🤖 AI Summary
This work addresses the high computational cost of cross-encoders in re-ranking, which limits their applicability to large-scale retrieval despite their superior performance. By analyzing the internal interaction mechanisms of cross-encoders, the authors identify and eliminate redundant or detrimental interactions, thereby proposing a lightweight minimal-interaction architecture that uniquely combines the strengths of cross-encoders and late-interaction models. The resulting model maintains high accuracy while significantly improving inference efficiency and out-of-domain generalization: it nearly matches the original cross-encoder’s performance on in-domain tasks, outperforms late-interaction models such as ColBERT on out-of-domain benchmarks, and achieves a fourfold reduction in inference latency.
📝 Abstract
Cross-encoders deliver state-of-the-art ranking effectiveness in information retrieval, but have a high inference cost. This prevents them from being used as first-stage rankers, but also incurs a cost when re-ranking documents. Prior work has addressed this bottleneck from two largely separate directions: accelerating cross-encoder inference by sparsifying the attention process or improving first-stage retrieval effectiveness using more complex models, e.g. late-interaction ones.
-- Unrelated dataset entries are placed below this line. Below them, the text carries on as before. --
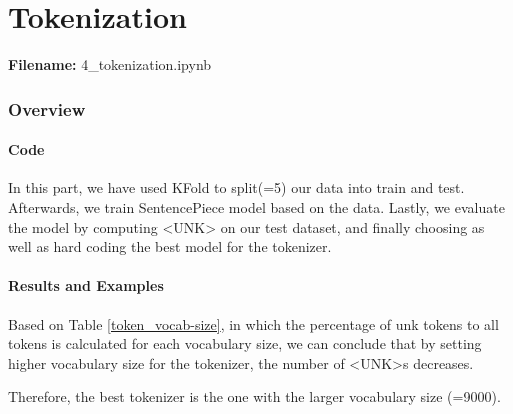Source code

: \documentclass[12pt, a4paper]{article}
\begin{document}
\newpage
\part{Tokenization}
\large{\textbf{Filename:} 4\_tokenization.ipynb}
\section{Overview}

\subsection{Code}
In this part, we have used KFold to split(=5) our data into train and test. Afterwards, we train SentencePiece model based on the data. Lastly, we evaluate the model by computing <UNK> on our test dataset, and finally choosing as well as hard coding the best model for the tokenizer. 

\subsection{Results and Examples}
Based on Table \ref{token_vocab-size}, in which the percentage of unk tokens to all tokens is calculated for each vocabulary size, we can conclude that by setting higher vocabulary size for the tokenizer, the number of <UNK>s decreases.

Therefore, the best tokenizer is the one with the larger vocabulary size (=9000).
\end{document}
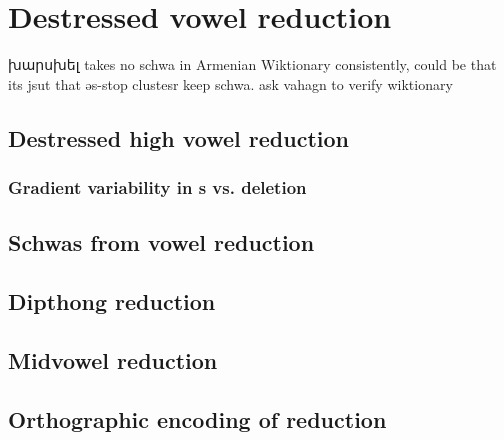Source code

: 
\chapter{Destressed vowel reduction}
խարսխել takes no schwa in Armenian Wiktionary consistently, could be that its jsut that əs-stop clustesr keep schwa. ask vahagn to verify wiktionary
\section{Destressed high vowel reduction}
\subsection{Gradient variability in s vs. deletion}
\section{Schwas from vowel reduction}
\section{Dipthong reduction}
\section{Midvowel reduction}
\section{Orthographic encoding of reduction}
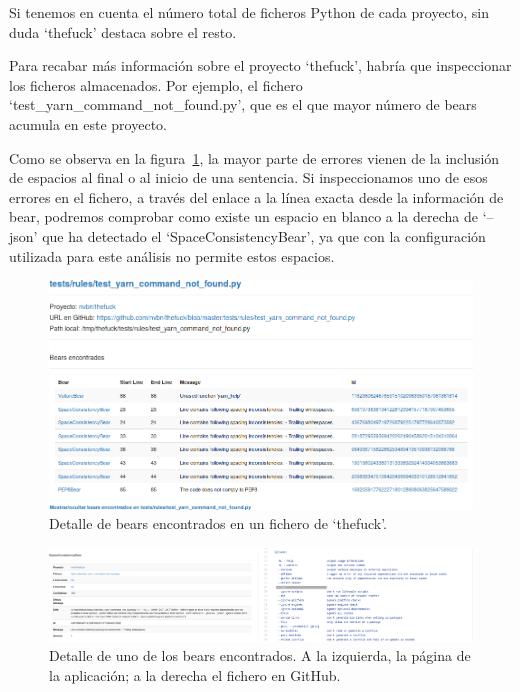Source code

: \documentclass[a4paper, 12pt]{book}
\begin{document}
Si tenemos en cuenta el número total de ficheros Python de cada proyecto, sin duda `thefuck' destaca sobre el resto.

Para recabar más información sobre el proyecto `thefuck', habría que inspeccionar los ficheros almacenados. Por ejemplo, el fichero `test\_yarn\_command\_not\_found.py', que es el que mayor número de bears acumula en este proyecto.

Como se observa en la figura~\ref{fig:ficheroTheFuck}, la mayor parte de errores vienen de la inclusión de espacios al final o al inicio de una sentencia. Si inspeccionamos uno de esos errores en el fichero, a través del enlace a la línea exacta desde la información de bear, podremos comprobar como existe un espacio en blanco a la derecha de `--json' que ha detectado el `SpaceConsistencyBear', ya que con la configuración utilizada para este análisis no permite estos espacios.

\begin{figure}[H]
  \centering
  \includegraphics[width=15cm, keepaspectratio]{img/ficheroTheFuck}
  \caption{Detalle de bears encontrados en un fichero de `thefuck'.}
  \label{fig:ficheroTheFuck}
\end{figure}

\begin{figure}[H]
  \centering
  \includegraphics[width=17cm, keepaspectratio]{img/bearData}
  \caption{Detalle de uno de los bears encontrados. A la izquierda, la página de la aplicación; a la derecha el fichero en GitHub.}
  \label{fig:bearData}
\end{figure}
\end{document}
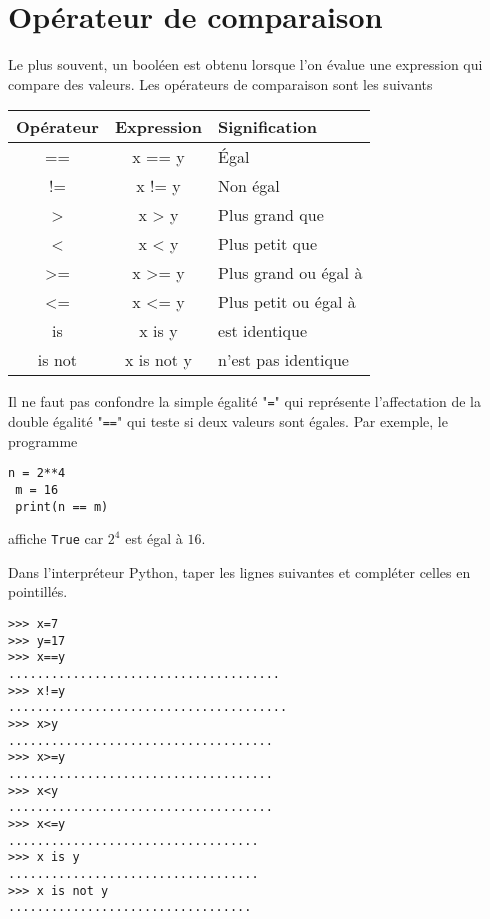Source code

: \documentclass[11pt, a4paper]{book}
\begin{document}
\section{Opérateur de comparaison}
Le plus souvent, un booléen est obtenu lorsque l'on évalue une expression qui compare des valeurs.  Les opérateurs de comparaison sont les suivants
		\begin{center}
	\begin{tabular}{|c|c|l|}
		\hline
		Opérateur & Expression  & Signification  \\ \hline
		==&      x == y&          Égal   \\ \hline
		!=&     x  != y&          Non égal   \\ \hline
		>&       x > y &         Plus grand que   \\ \hline
		<&      x < y &          Plus petit que   \\ \hline
		>=&      x >= y&         Plus grand ou égal à   \\ \hline
		<=&      x <= y&         Plus petit ou égal à  \\ \hline
		is&       x is y&        est identique  \\ \hline
	  is not&     x is not y&    n’est pas identique   \\ \hline
		
	\end{tabular}
\end{center}
\begin{important}
	Il ne faut pas confondre la simple égalité "\lstinline{=}" qui représente l'affectation de la double égalité "\lstinline{==}" qui teste si deux valeurs sont égales. Par exemple, le programme
	\begin{lstlisting}[numbers=none]
 n = 2**4
 m = 16
 print(n == m)
	\end{lstlisting}
    affiche \lstinline{True} car $2^4$ est égal à $16$.
\end{important}

\exo Dans l'interpréteur Python, taper les lignes suivantes et compléter celles en pointillés.
\begin{lstlisting}[numbers=none]
>>> x=7 
>>> y=17 
>>> x==y
......................................
>>> x!=y
....................................... 
>>> x>y 
..................................... 
>>> x>=y 
..................................... 
>>> x<y 
..................................... 
>>> x<=y 
................................... 
>>> x is y 
................................... 
>>> x is not y 
..................................
\end{lstlisting}
\end{document}

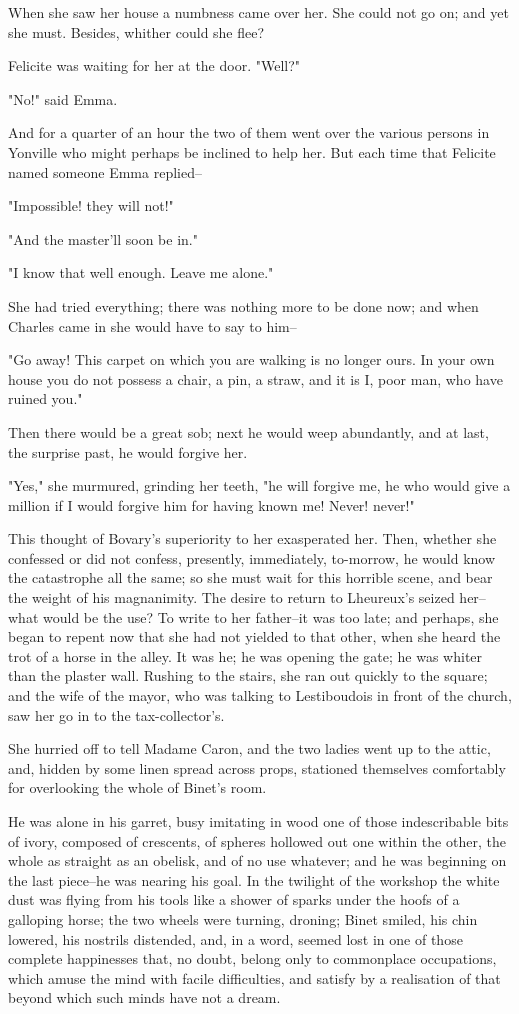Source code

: \documentclass{tufte-book}
\begin{document}
When she saw her house a numbness came over her. She could not go on;
and yet she must. Besides, whither could she flee?

Felicite was waiting for her at the door. "Well?"

"No!" said Emma.

And for a quarter of an hour the two of them went over the various
persons in Yonville who might perhaps be inclined to help her. But each
time that Felicite named someone Emma replied--

"Impossible! they will not!"

"And the master'll soon be in."

"I know that well enough. Leave me alone."

She had tried everything; there was nothing more to be done now; and
when Charles came in she would have to say to him--

"Go away! This carpet on which you are walking is no longer ours. In
your own house you do not possess a chair, a pin, a straw, and it is I,
poor man, who have ruined you."

Then there would be a great sob; next he would weep abundantly, and at
last, the surprise past, he would forgive her.

"Yes," she murmured, grinding her teeth, "he will forgive me, he who
would give a million if I would forgive him for having known me! Never!
never!"

This thought of Bovary's superiority to her exasperated her. Then,
whether she confessed or did not confess, presently, immediately,
to-morrow, he would know the catastrophe all the same; so she must wait
for this horrible scene, and bear the weight of his magnanimity. The
desire to return to Lheureux's seized her--what would be the use? To
write to her father--it was too late; and perhaps, she began to repent
now that she had not yielded to that other, when she heard the trot of
a horse in the alley. It was he; he was opening the gate; he was whiter
than the plaster wall. Rushing to the stairs, she ran out quickly to the
square; and the wife of the mayor, who was talking to Lestiboudois in
front of the church, saw her go in to the tax-collector's.

She hurried off to tell Madame Caron, and the two ladies went up to
the attic, and, hidden by some linen spread across props, stationed
themselves comfortably for overlooking the whole of Binet's room.

He was alone in his garret, busy imitating in wood one of those
indescribable bits of ivory, composed of crescents, of spheres hollowed
out one within the other, the whole as straight as an obelisk, and of no
use whatever; and he was beginning on the last piece--he was nearing his
goal. In the twilight of the workshop the white dust was flying from his
tools like a shower of sparks under the hoofs of a galloping horse; the
two wheels were turning, droning; Binet smiled, his chin lowered, his
nostrils distended, and, in a word, seemed lost in one of those complete
happinesses that, no doubt, belong only to commonplace occupations,
which amuse the mind with facile difficulties, and satisfy by a
realisation of that beyond which such minds have not a dream.
\end{document}
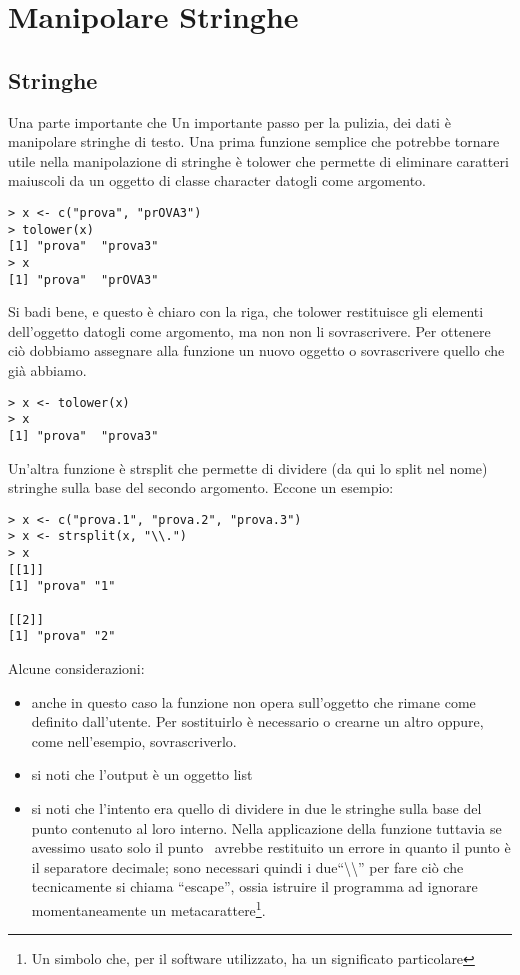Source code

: \chapter{Manipolare Stringhe}
\section{Stringhe}
Una parte importante che 
Un importante passo per la pulizia,  dei dati è manipolare stringhe di testo.  
Una prima funzione semplice che potrebbe tornare utile nella manipolazione di stringhe è \textsf{tolower} che permette di eliminare caratteri maiuscoli da un   oggetto di classe character datogli come argomento. 
\begin{lstlisting}
> x <- c("prova", "prOVA3")
> tolower(x)
[1] "prova"  "prova3"
> x
[1] "prova"  "prOVA3"
\end{lstlisting}
Si badi bene, e questo è chiaro con la riga, che \textsf{tolower} restituisce gli elementi dell'oggetto datogli come argomento, ma non non li sovrascrivere. Per ottenere ciò dobbiamo assegnare alla funzione un nuovo oggetto o sovrascrivere quello che già abbiamo.
\begin{lstlisting}
> x <- tolower(x)
> x
[1] "prova"  "prova3"
\end{lstlisting}

Un'altra funzione è \textsf{strsplit} che permette di dividere (da qui lo split nel nome) stringhe sulla base del secondo argomento. Eccone un esempio:
\begin{lstlisting}
> x <- c("prova.1", "prova.2", "prova.3")
> x <- strsplit(x, "\\.")
> x
[[1]]
[1] "prova" "1"    

[[2]]
[1] "prova" "2"  
\end{lstlisting}
Alcune considerazioni:
\begin{itemize}
\item anche in questo caso la funzione non opera sull'oggetto che rimane come definito dall'utente. Per sostituirlo è necessario o crearne un altro oppure, come nell'esempio, sovrascriverlo.
\item si noti che l'output è un oggetto list
\item si noti che l'intento era quello di dividere in due le stringhe sulla base del punto contenuto al loro interno. Nella applicazione della funzione tuttavia se avessimo usato solo il punto \erre\ avrebbe restituito un errore in quanto il punto è il separatore decimale; sono necessari quindi i due``\textbackslash\textbackslash'' per fare ciò che tecnicamente si chiama ``escape'', ossia istruire il programma ad ignorare momentaneamente un metacarattere\footnote{Un simbolo che, per il software utilizzato, ha un significato particolare}.
\end{itemize}


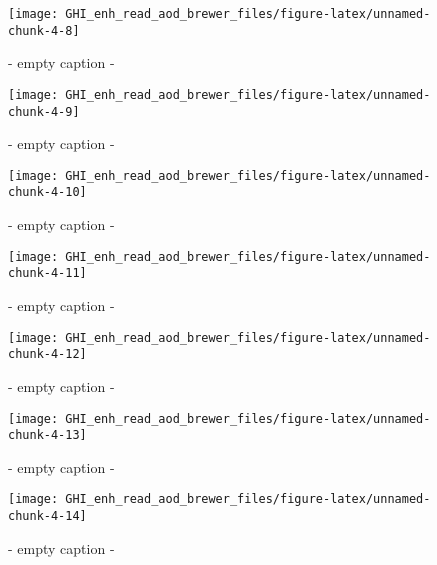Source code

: \documentclass[
  10pt,
  a4paper,oneside]{article}
\begin{document}
\begin{figure}[H]

{\centering \texttt{[image: GHI\_enh\_read\_aod\_brewer\_files/figure-latex/unnamed-chunk-4-8]} 

}

\caption{ - empty caption - }\label{fig:unnamed-chunk-4-8}
\end{figure}
\begin{figure}[H]

{\centering \texttt{[image: GHI\_enh\_read\_aod\_brewer\_files/figure-latex/unnamed-chunk-4-9]} 

}

\caption{ - empty caption - }\label{fig:unnamed-chunk-4-9}
\end{figure}
\begin{figure}[H]

{\centering \texttt{[image: GHI\_enh\_read\_aod\_brewer\_files/figure-latex/unnamed-chunk-4-10]} 

}

\caption{ - empty caption - }\label{fig:unnamed-chunk-4-10}
\end{figure}
\begin{figure}[H]

{\centering \texttt{[image: GHI\_enh\_read\_aod\_brewer\_files/figure-latex/unnamed-chunk-4-11]} 

}

\caption{ - empty caption - }\label{fig:unnamed-chunk-4-11}
\end{figure}
\begin{figure}[H]

{\centering \texttt{[image: GHI\_enh\_read\_aod\_brewer\_files/figure-latex/unnamed-chunk-4-12]} 

}

\caption{ - empty caption - }\label{fig:unnamed-chunk-4-12}
\end{figure}
\begin{figure}[H]

{\centering \texttt{[image: GHI\_enh\_read\_aod\_brewer\_files/figure-latex/unnamed-chunk-4-13]} 

}

\caption{ - empty caption - }\label{fig:unnamed-chunk-4-13}
\end{figure}
\begin{figure}[H]

{\centering \texttt{[image: GHI\_enh\_read\_aod\_brewer\_files/figure-latex/unnamed-chunk-4-14]} 

}

\caption{ - empty caption - }\label{fig:unnamed-chunk-4-14}
\end{figure}
\end{document}
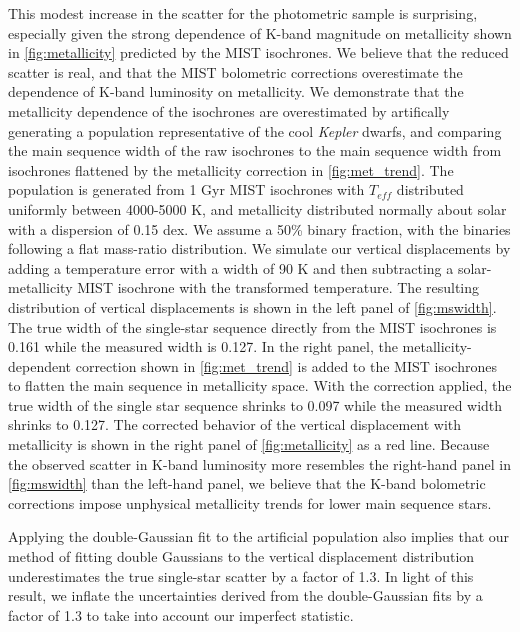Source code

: \documentclass[manuscript]{aastex6}
\newcommand{\Kepler}{\mbox{\textit{Kepler}}}
\newcommand{\Teff}{\ensuremath{T_{eff}}}
\begin{document}
This modest increase in the scatter for the photometric sample is surprising,
especially given the strong dependence of K-band magnitude on metallicity shown
in \cref{fig:metallicity} predicted by the MIST isochrones. We believe that the
reduced scatter is real, and that the MIST bolometric corrections overestimate 
the dependence of K-band luminosity on metallicity. We demonstrate that the
metallicity dependence of the isochrones are overestimated by artifically
generating a population representative of the cool \Kepler{} dwarfs, and
comparing the main sequence width of the raw isochrones to the main sequence
width from isochrones flattened by the metallicity correction
in \cref{fig:met_trend}. The population is generated from 1 Gyr MIST 
isochrones with \Teff{} distributed uniformly between 4000-5000 K, and
metallicity distributed normally about solar with a dispersion of 0.15 dex. We
assume a 50\% binary fraction, with the binaries following a flat mass-ratio
distribution. We simulate our vertical displacements by adding a temperature 
error with a width of 90 K and then subtracting a solar-metallicity MIST
isochrone with the transformed temperature. The resulting distribution of
vertical displacements is shown in the left panel of \cref{fig:mswidth}. The
true width of the single-star sequence directly from the MIST isochrones is 
0.161 while the measured width is 0.127. In the right panel, the 
metallicity-dependent correction shown in \cref{fig:met_trend} is added to 
the MIST isochrones to flatten the main sequence in metallicity space. With 
the correction applied, the true width of the single star sequence shrinks to 
0.097 while the measured width shrinks to 0.127. The corrected behavior of 
the vertical displacement with metallicity is shown in the right panel of 
\cref{fig:metallicity} as a red line. Because the observed scatter in K-band
luminosity more resembles the right-hand panel in \cref{fig:mswidth} than the
left-hand panel, we believe that the K-band bolometric corrections impose 
unphysical metallicity trends for lower main sequence stars.

Applying the double-Gaussian fit to the artificial population also implies 
that our method of fitting double Gaussians to the vertical displacement 
distribution underestimates the true single-star scatter by a factor of 1.3. 
In light of this result, we inflate the uncertainties derived from the
double-Gaussian fits by a factor of 1.3 to take into account our imperfect
statistic.
\end{document}
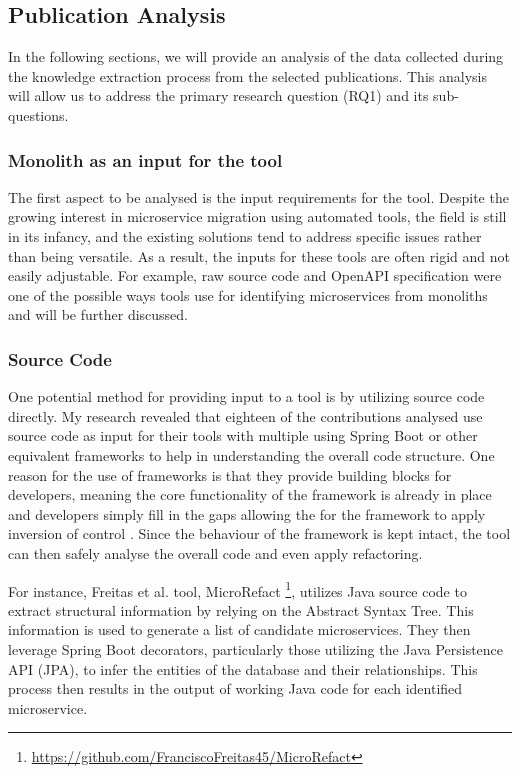 \documentclass[conference]{IEEEtran}
\begin{document}
\subsection{Publication Analysis}

In the following sections, we will provide an analysis of the data collected
during the knowledge extraction process from the selected publications. This
analysis will allow us to address the primary research question (RQ1) and its
sub-questions.

\subsubsection{Monolith as an input for the tool}

The first aspect to be analysed is the input requirements for the tool. Despite
the growing interest in microservice migration using automated tools, the field
is still in its infancy, and the existing solutions tend to address specific
issues rather than being versatile. As a result, the inputs for these tools are
often rigid and not easily adjustable. For example, raw source code and OpenAPI
specification were one of the possible ways tools use for identifying
microservices from monoliths and will be further discussed.

\subsubsection*{Source Code}

One potential method for providing input to a tool is by utilizing source code
directly. My research revealed that eighteen of the contributions analysed use
source code as input for their tools with multiple using Spring Boot or other
equivalent frameworks to help in understanding the overall code structure. One
reason for the use of frameworks is that they provide building blocks for
developers, meaning the core functionality of the framework is already in place
and developers simply fill in the gaps allowing the for the framework to apply
inversion of control \cite{gamma1995design}. Since the behaviour of the
framework is kept intact, the tool can then safely analyse the overall code and
even apply refactoring.

For instance, Freitas et al.  tool, MicroRefact
\footnote{\url{https://github.com/FranciscoFreitas45/MicroRefact}}, utilizes
Java source code to extract structural information by relying on the Abstract
Syntax Tree. This information is used to generate a list of candidate
microservices. They then leverage Spring Boot decorators, particularly those
utilizing the Java Persistence API (JPA), to infer the entities of the database
and their relationships. This process then results in the output of working
Java code for each identified microservice.
\end{document}
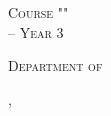 \begin{titlepage}
	\centering
	{\scshape\huge \university\par}
    
	\vspace{0.5cm}
	{\scshape\Large \faculty\par}
    
	\vspace{0.8cm}
	{\scshape\Large Course "\coursename" \\ \coursecode{} --  Year 3\par}
    
    \vspace{3.2cm}
	{\huge \sf \textbf{\reporttitle}\par}
    
	\vspace{0.6cm}
    {\scshape\large  \reportsubtitle \par}
	
	\vspace{5.4cm}
    {\scshape\Large Department of \subgroup \par}
    {\scshape\Large \group{} \par}
	\vspace{0.2cm}
	
     {\groupmembers \par}

	\vfill
	{\large \place, \sessiondate \par}
\end{titlepage}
In this work, we propose to bridge these two approaches, based on an in-depth understanding of the internal mechanisms of cross-encoders. Starting from cross-encoders, we show that it is possible to derive a new late-interaction-like architecture by carefully removing detrimental or unnecessary interactions. We name this architecture MICE (Minimal Interaction Cross-Encoders). We extensively evaluate MICE across both in-domain (ID) and out-of-domain (OOD) datasets. MICE decreases fourfold the inference latency compared to standard cross-encoders, matching late-interaction models like ColBERT while retaining most of cross-encoder ID effectiveness and demonstrating superior generalization abilities in OOD.